We achieve this through three primary adjustments:

1. The $145k Market Salary Benchmark

In many private companies, the owner’s salary is dictated by tax planning rather than the "market rate" for their job. To find the true value of the business, we replace the owner's actual draw with a consistent $145,000 NZD market benchmark.

  • Why we do this: This represents the realistic cost a buyer would incur to hire a competent manager to run the daily operations. It ensures the "True Profit" is not artificially inflated or deflated by the owner's personal drawings.

2. The Neutralization of Interest Expense

We "add back" all interest expenses related to the business's current debt, such as bank loans or equipment finance.

  • Why we do this: Interest is a financing cost, not an operating cost. Because different buyers will have different ways of funding the purchase (some with cash, some with high-interest loans), we must value the business on a "Debt-Free" basis. By adding back interest, we show the business’s ability to generate cash regardless of how it is financed.

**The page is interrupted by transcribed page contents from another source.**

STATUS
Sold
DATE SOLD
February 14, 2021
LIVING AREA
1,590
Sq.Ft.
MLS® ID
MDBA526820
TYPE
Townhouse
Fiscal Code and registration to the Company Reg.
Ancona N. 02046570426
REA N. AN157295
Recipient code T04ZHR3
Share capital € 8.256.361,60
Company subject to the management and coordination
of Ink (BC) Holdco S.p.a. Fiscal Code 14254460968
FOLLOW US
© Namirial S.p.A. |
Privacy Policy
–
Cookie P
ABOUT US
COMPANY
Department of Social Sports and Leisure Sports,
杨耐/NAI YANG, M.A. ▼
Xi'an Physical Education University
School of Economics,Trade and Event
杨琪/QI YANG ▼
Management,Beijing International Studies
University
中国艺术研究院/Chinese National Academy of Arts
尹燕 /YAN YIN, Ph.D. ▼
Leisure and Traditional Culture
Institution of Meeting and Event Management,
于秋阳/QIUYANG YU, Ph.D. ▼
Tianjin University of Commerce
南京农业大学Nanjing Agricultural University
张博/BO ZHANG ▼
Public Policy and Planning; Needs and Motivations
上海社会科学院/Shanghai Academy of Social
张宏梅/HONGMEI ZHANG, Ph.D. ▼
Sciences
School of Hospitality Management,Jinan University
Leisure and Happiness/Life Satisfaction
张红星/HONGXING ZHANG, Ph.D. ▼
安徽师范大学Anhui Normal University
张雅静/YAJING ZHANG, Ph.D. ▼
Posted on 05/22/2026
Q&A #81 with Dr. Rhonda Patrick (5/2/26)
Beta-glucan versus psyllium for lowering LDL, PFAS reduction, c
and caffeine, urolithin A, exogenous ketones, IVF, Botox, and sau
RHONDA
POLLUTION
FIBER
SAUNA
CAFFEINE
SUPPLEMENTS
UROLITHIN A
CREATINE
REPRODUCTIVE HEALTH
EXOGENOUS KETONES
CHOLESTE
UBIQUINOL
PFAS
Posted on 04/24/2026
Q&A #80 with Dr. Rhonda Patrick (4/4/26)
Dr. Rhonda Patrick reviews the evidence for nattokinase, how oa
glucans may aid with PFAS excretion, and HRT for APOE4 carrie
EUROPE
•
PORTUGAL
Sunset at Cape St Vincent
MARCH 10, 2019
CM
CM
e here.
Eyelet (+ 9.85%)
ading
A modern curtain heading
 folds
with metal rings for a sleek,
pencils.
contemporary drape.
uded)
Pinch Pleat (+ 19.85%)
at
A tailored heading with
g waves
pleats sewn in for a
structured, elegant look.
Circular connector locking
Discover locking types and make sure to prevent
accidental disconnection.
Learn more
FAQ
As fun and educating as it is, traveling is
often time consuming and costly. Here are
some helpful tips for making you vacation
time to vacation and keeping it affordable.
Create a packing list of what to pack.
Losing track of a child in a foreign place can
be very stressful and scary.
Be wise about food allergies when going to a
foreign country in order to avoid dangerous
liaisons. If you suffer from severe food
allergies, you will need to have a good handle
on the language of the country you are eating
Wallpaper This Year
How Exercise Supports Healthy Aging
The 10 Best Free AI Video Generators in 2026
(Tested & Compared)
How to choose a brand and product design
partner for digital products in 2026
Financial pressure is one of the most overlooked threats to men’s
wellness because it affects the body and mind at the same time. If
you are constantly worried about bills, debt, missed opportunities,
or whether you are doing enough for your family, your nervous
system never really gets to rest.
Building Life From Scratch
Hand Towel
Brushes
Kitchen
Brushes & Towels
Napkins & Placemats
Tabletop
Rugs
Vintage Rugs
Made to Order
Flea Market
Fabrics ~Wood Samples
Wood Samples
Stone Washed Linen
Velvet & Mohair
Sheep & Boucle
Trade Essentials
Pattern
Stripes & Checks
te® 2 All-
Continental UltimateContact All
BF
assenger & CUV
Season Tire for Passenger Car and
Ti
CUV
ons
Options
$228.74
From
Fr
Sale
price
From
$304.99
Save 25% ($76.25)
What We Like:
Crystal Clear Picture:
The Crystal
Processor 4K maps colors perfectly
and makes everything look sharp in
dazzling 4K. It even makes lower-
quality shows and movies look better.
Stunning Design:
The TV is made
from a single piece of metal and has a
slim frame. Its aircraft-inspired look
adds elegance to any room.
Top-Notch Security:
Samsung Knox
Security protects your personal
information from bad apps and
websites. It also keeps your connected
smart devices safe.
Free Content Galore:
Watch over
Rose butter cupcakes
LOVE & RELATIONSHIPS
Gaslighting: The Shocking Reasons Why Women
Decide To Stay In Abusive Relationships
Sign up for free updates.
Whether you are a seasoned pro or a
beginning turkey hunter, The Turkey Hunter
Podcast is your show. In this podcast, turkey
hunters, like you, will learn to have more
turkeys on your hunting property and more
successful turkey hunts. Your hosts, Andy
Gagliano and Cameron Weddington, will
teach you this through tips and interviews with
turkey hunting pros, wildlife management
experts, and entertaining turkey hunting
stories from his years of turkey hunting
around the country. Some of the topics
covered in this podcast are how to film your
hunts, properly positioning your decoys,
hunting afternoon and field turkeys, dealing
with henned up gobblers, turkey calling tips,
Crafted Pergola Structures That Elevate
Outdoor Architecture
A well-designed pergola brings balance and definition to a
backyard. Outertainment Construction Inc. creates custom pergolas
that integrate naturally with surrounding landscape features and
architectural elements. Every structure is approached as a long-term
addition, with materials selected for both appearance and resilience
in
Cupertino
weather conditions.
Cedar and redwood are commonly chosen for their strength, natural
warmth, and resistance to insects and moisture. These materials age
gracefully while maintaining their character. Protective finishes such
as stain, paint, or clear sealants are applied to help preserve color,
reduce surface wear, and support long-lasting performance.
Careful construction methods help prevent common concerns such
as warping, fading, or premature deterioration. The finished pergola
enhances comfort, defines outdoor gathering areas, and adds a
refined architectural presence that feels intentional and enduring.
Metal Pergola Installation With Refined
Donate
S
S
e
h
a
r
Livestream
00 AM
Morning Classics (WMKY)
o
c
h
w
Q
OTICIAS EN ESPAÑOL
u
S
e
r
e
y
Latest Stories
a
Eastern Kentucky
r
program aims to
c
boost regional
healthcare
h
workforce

3. Discretionary "Add-Backs"

We identify and "add back" expenses that are unique to the current owner and would not necessarily be required by a new owner to maintain the business’s performance. Common add-backs include:

  • Non-Cash Items: Such as depreciation, which is an accounting entry rather than an actual cash drain on the business.

  • Personal Expenses: Items like personal phone plans, motor vehicle expenses, or memberships that are run through the business for tax purposes.

  • One-Off Costs: Unusual legal fees, major repairs, or rebranding costs that won't repeat annually.